=== 所给文字 ===
堆排序Heap Sort 堆排序(Heapsort)是指利用堆这种数据结构所设计的一种排序算法。堆积是一个近似完全二叉树的结构,并同时满足堆积的性质:即子结点的键值或索引总是小于(或者大于)它的父节点。堆排序可以说是一种利用堆的概念来排序的选择排序。分为两种方法: 大顶堆:每个节点的值都大于或等于其子节点的值,在堆排序算法中用于升序排列; 小顶堆:每个节点的值都小于或等于其子节点的值,在堆排序算法中用于降序排列; 堆排序的平均时间复杂度为 Ο(nlogn)。

算法步骤

  1. 创建一个堆 H[0……n-1];
  2. 把堆首(最大值)和堆尾互换;
  3. 把堆的尺寸缩小 1,并调用 shift_down(0),目的是把新的数组顶端数据调整到相应位置;
  4. 重复步骤 2,直到堆的尺寸为 1

java 代码实现

// Java program for implementation of Heap Sort 
public class HeapSort 
{ 
	public void sort(int arr[]) 
	{ 
		int n = arr.length; 

		// Build heap (rearrange array) 
		for (int i = n / 2 - 1; i >= 0; i--) 
			heapify(arr, n, i); 

		// One by one extract an element from heap 
		for (int i=n-1; i>0; i--) 
		{ 
			// Move current root to end 
			int temp = arr[0]; 
			arr[0] = arr[i]; 
			arr[i] = temp; 

			// call max heapify on the reduced heap 
			heapify(arr, i, 0); 
		} 
	} 

	// To heapify a subtree rooted with node i which is 
	// an index in arr[]. n is size of heap 
	void heapify(int arr[], int n, int i) 
	{ 
		int largest = i; // Initialize largest as root 
		int l = 2*i + 1; // left = 2*i + 1 
		int r = 2*i + 2; // right = 2*i + 2 

		// If left child is larger than root 
		if (l < n && arr[l] > arr[largest])

=== 任务要求 ===
上面这段讲堆排序的文字写到一半停了，从它停下的地方接着写下去。

=== 已知信息 ===
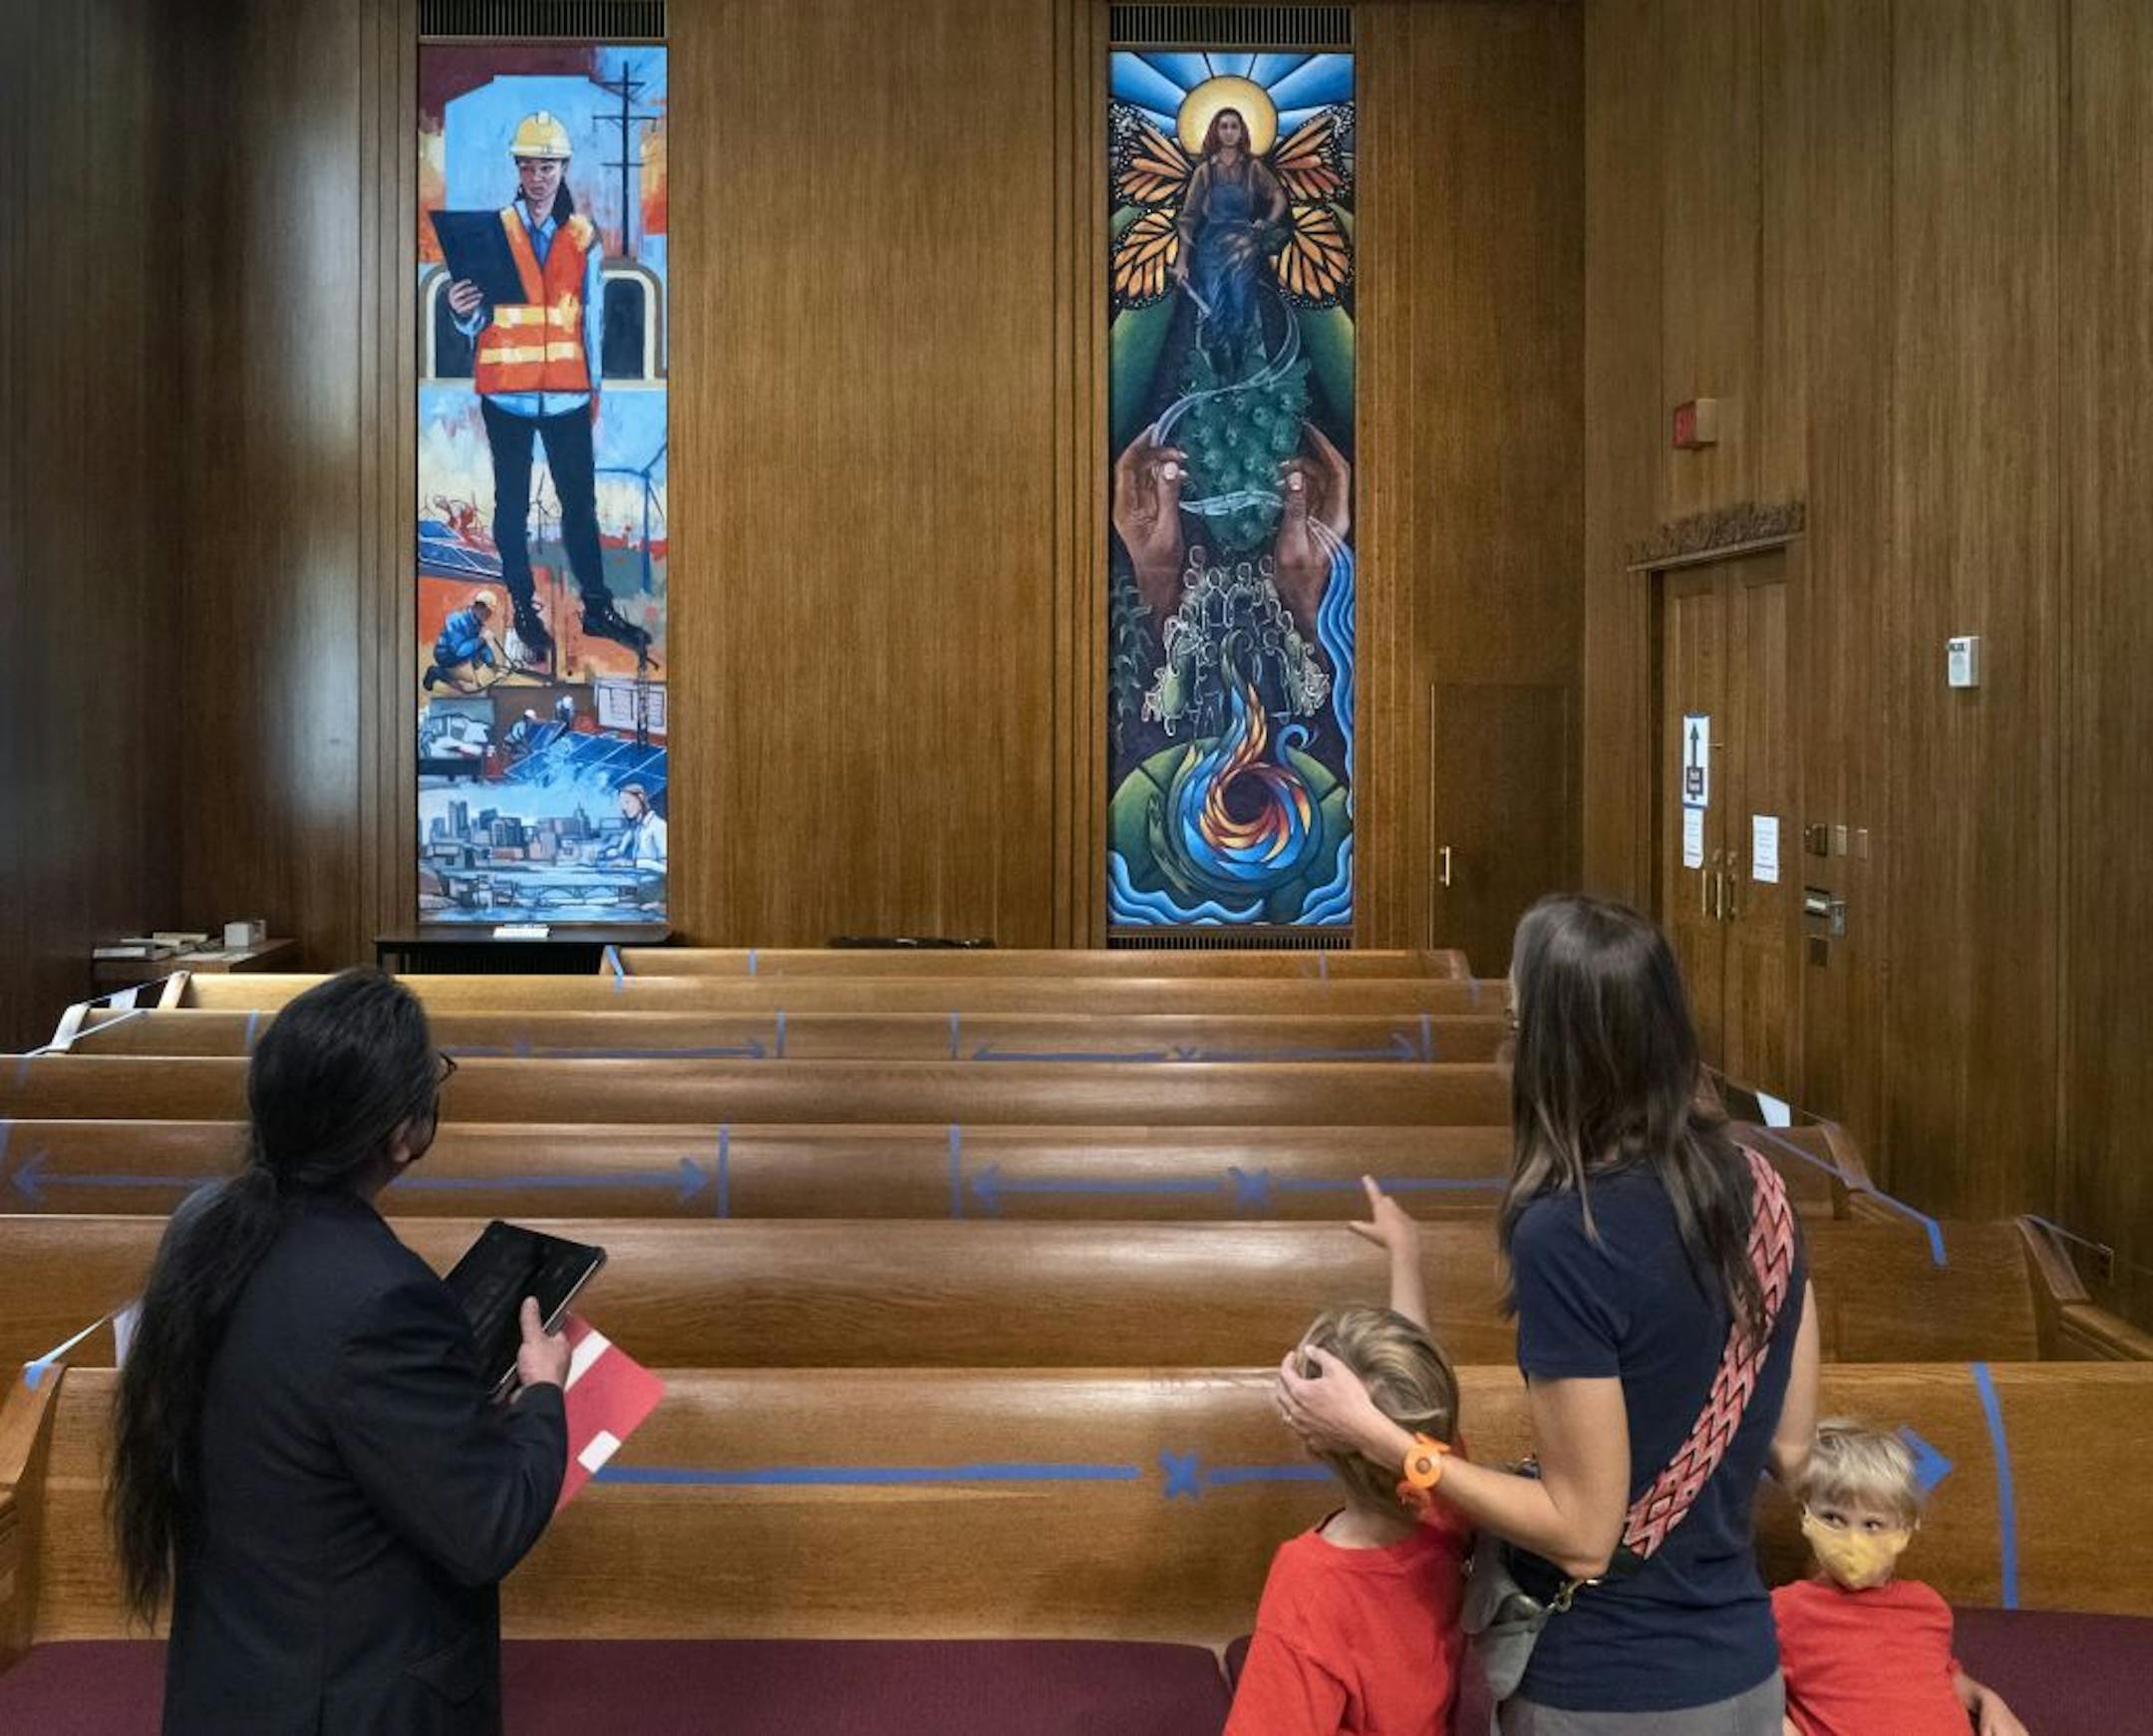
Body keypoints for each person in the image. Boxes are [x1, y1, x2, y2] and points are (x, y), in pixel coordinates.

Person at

=== 书面回答 ===
			largest = l; 

		// If right child is larger than largest so far 
		if (r < n && arr[r] > arr[largest]) 
			largest = r; 

		// If largest is not root 
		if (largest != i) 
		{ 
			int swap = arr[i]; 
			arr[i] = arr[largest]; 
			arr[largest] = swap; 

			// Recursively heapify the affected sub-tree 
			heapify(arr, n, largest); 
		} 
	} 

	/* A utility function to print array of size n */
	static void printArray(int arr[]) 
	{ 
		int n = arr.length; 
		for (int i=0; i<n; ++i) 
			System.out.print(arr[i]+" "); 
		System.out.println(); 
	} 

	// Driver program 
	public static void main(String args[]) 
	{ 
		int arr[] = {12, 11, 13, 5, 6, 7}; 
		int n = arr.length; 

		HeapSort ob = new HeapSort(); 
		ob.sort(arr); 

		System.out.println("Sorted array is"); 
		printArray(arr); 
	} 
} 


图的表示法 Graph(V,E) Vertex edge 节点和边 V - Vertex 点 1.点入度和出度 2.点与点是否连通

E - Edge 边 1.有向 无向 连接线 2.边长 权重

图的表示

  1. 邻接矩阵
  2. 邻接链表

图的算法,伪代码 dfs

visited = set() # 和树中的DFS最大区别

def dfs():
   if node in visited: #terminator
      # already visited
      return
    visited.add(node)
    
    # process current node here
    ...
    for next_node in node.children():
       if not next_node in visited:
          dfs(next_node,visited)
        

bfs

def bfs(grpah,start,end):
    queue = []
    queue.append([start])
    visited = set() # 和树中的BFS的最大区别
    
    while queue:
        node = queue.pop()
        visited.add(node)
        
        process(node)
        nodes = generate_related_nodes(node)
        queue.push(nodes)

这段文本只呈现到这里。